## 実施事項 A
中国恒大集団の清算命令についての本文によると、中国恒大集団の株価がピークだった2017年10月の株価はいくらでしたか。
## 実施事項 B
中国恒大集団の清算命令についての本文を、最後の文の後から書き継いでください。

香港の高等裁判所にあたる高等法院は1月29日、中国の不動産最大手で経営危機が表面化している中国恒大集団(Evergrande Group)の法的整理手続きの開始を決め、清算命令を出した。中国恒大集団は今後、香港の裁判所の管理のもと、香港にある資産の売却や債務の整理を進めることになる。
中国恒大集団が香港に保有する資産は数パーセント程度で、9割以上は中国本土に保有している。この資産の処分には本土側の裁判所の許可が必要になるが、中国政府は法的整理に慎重な姿勢を取り続けているため、資産の回収は容易ではない。
2017年10月のピーク時に31.55香港ドル(約567.9円)だった中国恒大集団の株価は、1月29日の終値で0.16香港ドル(約2.88円)まで下落している。

## 提供データ
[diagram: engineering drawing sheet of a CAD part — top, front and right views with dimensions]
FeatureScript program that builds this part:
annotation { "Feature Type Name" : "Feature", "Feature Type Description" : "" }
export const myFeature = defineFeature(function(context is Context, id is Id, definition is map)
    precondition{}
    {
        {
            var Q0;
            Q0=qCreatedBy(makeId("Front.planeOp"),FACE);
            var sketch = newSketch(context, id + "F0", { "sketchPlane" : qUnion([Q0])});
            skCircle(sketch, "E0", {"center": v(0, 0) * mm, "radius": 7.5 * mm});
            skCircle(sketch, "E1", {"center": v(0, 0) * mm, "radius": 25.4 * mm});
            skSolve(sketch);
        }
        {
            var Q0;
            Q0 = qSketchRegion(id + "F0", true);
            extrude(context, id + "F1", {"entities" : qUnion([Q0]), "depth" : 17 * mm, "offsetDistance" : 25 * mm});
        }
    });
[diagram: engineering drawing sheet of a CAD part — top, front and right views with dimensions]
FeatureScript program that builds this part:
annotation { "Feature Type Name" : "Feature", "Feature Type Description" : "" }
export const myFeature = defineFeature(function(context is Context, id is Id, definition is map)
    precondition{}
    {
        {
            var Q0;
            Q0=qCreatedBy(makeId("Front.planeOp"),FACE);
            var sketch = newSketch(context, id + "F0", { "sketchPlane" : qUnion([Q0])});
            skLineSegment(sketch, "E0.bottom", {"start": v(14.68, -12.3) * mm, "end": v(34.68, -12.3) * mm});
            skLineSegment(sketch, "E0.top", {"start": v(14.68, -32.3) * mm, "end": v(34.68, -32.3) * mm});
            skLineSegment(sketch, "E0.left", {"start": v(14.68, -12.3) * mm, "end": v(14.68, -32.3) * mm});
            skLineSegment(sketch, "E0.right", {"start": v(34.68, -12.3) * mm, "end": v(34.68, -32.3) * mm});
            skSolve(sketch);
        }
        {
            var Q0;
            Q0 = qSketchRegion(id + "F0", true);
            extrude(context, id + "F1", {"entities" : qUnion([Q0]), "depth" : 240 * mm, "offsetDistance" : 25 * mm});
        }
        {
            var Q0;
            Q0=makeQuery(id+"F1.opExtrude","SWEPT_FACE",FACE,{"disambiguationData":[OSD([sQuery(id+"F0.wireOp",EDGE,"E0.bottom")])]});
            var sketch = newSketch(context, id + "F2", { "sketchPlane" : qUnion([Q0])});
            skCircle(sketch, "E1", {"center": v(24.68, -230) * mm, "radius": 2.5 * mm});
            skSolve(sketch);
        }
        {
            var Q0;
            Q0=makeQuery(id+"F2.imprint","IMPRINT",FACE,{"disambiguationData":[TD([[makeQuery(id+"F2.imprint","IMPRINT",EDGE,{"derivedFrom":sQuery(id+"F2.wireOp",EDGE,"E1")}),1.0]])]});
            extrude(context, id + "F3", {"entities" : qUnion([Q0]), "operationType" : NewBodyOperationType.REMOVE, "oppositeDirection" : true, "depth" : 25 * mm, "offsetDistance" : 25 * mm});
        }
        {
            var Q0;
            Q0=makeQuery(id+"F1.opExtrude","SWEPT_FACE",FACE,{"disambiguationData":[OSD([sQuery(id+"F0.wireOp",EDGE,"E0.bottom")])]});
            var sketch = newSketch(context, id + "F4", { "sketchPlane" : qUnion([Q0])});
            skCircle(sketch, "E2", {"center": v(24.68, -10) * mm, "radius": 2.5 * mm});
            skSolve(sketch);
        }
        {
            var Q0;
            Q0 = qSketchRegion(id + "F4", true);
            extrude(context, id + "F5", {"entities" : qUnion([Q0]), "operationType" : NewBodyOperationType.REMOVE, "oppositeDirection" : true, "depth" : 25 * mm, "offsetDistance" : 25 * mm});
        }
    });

## あなたの回答 A
31.55香港ドル(約567.9円)でした。

## あなたの回答 B
中国恒大集団は1996年に許家印が創業した会社で、不動産市場の活況を見据え不動産事業に参入し、2009年には280を超える都市で800を超えるプロジェクトを手掛けていた。香港証券取引所には同年11月に上場を果たしており、米誌『フォーブス』の2020年度の「中国の富豪ランキング」では第10位に選ばれている。
その許家印も今や中国当局による高速や逮捕を意味する強制措置の対象となっている。中国恒大集団の負債総額は日本円に換算して約49兆円にのぼっており、2000件以上の訴訟案件を抱えている。すでに危険水域を超えており、深刻化の度合いは増している。中国政府は「恒大問題」をすでに手遅れな状況まで先送りしてしまった。